Domingo agridulce


En este domingo electoral tan importante para Latinoamérica, es imposible no sentirse extraño y con una especie de sabor agridulce en la boca. Porque mientras estamos felices por el triunfo del Pepe Mujica en Uruguay que claramente le corta el paso a una derecha que busca avanzar en todos los países de nuestro continente; por el otro lado también es difícil no estar molesto por el despliegue realizado alrededor de la elecciones en Honduras, donde las elecciones vienen a cerrar el paquete que el golpismo ha preparado pacientemente desde el derrocamiento de Zelaya.

En gran medida el cacareado "compromiso democrático" tantas veces puesto en escena por el gobierno norteamericano y la OEA ha quedado nuevamente aplastado ante la burda manipulación y el explícito apoyo que la administración de Obama le ha brindado a la maniobra de la banda de Micheletti. Hoy no se puede dejar de pensar que la famosa "Carta Democrática" de la Organización de Estados Americanos ha mostrado ser tan falsa y funcional al imperialismo como el tristemente célebre TIAR.

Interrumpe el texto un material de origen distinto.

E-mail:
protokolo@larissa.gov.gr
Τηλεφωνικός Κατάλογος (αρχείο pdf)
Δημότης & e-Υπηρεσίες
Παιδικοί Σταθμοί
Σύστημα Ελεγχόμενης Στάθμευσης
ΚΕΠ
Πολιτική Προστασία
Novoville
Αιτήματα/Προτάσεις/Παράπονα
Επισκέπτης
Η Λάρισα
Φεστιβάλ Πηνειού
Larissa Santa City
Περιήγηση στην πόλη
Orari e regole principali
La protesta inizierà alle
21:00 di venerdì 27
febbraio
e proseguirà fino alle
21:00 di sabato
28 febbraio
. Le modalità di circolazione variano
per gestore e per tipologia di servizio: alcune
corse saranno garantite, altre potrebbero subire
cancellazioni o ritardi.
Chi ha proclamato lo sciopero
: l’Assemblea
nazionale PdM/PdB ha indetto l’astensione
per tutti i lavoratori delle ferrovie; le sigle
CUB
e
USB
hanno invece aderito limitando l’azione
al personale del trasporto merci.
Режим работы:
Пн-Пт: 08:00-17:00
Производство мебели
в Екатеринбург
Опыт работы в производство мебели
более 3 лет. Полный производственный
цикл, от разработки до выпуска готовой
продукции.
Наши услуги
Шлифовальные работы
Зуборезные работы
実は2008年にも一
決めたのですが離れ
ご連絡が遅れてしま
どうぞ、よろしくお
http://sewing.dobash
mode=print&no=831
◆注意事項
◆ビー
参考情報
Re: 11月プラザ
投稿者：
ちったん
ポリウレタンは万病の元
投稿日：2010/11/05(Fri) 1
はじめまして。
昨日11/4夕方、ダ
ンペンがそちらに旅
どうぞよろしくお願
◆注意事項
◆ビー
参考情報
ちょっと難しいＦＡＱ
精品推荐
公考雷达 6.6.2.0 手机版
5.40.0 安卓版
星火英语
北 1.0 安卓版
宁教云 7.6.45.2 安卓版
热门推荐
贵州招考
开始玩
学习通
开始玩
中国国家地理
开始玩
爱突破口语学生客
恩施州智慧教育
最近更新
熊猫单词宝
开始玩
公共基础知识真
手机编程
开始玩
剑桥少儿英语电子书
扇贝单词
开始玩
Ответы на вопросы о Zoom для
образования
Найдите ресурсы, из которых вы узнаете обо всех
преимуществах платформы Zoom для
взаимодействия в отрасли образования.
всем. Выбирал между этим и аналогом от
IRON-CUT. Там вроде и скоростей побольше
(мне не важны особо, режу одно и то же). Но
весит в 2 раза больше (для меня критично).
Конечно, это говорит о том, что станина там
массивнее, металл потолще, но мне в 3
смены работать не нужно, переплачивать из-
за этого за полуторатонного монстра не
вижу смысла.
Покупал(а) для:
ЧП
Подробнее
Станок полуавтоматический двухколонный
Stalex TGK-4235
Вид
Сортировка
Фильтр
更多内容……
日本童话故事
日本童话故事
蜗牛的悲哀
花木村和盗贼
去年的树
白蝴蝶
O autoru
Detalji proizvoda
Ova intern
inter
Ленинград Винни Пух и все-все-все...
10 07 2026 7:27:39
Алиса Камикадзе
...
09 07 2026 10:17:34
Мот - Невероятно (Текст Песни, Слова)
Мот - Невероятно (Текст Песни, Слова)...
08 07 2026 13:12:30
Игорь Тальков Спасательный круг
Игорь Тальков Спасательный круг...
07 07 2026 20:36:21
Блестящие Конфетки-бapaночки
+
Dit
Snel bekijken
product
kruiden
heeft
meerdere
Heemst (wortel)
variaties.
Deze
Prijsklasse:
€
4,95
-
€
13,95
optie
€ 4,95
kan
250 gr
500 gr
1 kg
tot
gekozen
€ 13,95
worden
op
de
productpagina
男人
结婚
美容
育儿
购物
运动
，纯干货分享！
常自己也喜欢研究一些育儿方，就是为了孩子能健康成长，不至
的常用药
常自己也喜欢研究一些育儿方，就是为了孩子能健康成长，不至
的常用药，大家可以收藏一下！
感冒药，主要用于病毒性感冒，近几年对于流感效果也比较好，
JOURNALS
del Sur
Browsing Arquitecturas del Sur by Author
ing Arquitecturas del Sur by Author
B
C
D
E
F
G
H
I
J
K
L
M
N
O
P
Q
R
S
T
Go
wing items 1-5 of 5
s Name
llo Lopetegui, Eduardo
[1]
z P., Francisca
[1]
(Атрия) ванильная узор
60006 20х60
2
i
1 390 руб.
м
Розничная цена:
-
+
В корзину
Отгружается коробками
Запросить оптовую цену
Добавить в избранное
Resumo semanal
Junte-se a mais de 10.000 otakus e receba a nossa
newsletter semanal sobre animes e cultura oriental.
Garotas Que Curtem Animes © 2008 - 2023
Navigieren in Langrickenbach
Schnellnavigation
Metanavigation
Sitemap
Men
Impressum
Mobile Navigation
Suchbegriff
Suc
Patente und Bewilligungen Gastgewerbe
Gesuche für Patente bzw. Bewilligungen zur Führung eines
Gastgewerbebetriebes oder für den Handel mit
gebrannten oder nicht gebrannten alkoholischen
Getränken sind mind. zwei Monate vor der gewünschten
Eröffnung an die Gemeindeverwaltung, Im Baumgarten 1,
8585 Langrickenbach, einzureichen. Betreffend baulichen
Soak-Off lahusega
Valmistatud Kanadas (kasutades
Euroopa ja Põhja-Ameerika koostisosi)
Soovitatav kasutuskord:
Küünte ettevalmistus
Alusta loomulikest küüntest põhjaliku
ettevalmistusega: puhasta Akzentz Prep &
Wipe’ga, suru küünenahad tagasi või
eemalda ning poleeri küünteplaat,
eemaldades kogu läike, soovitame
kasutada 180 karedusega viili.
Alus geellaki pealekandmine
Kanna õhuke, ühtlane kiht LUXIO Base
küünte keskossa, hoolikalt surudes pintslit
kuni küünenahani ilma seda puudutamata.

Las consecuencias del fraude lo veremos en los tiempos por venir porque se ha dado una peligrosa señal para aquellos sectores que ven al sistema democrático como un traje que se pone y se saca de acuerdo a los intereses de las oligarquías locales y sus socios norteamericanos.

Igual, tenemos la esperanza de que aún no se haya escrito el último capítulo de este proceso y que otras voces, muy diferentes al discurso tendencioso de la CNN, indicarán que la dignidad de los hondureños sigue viva y decidida a construir una nación libre y no una colonia.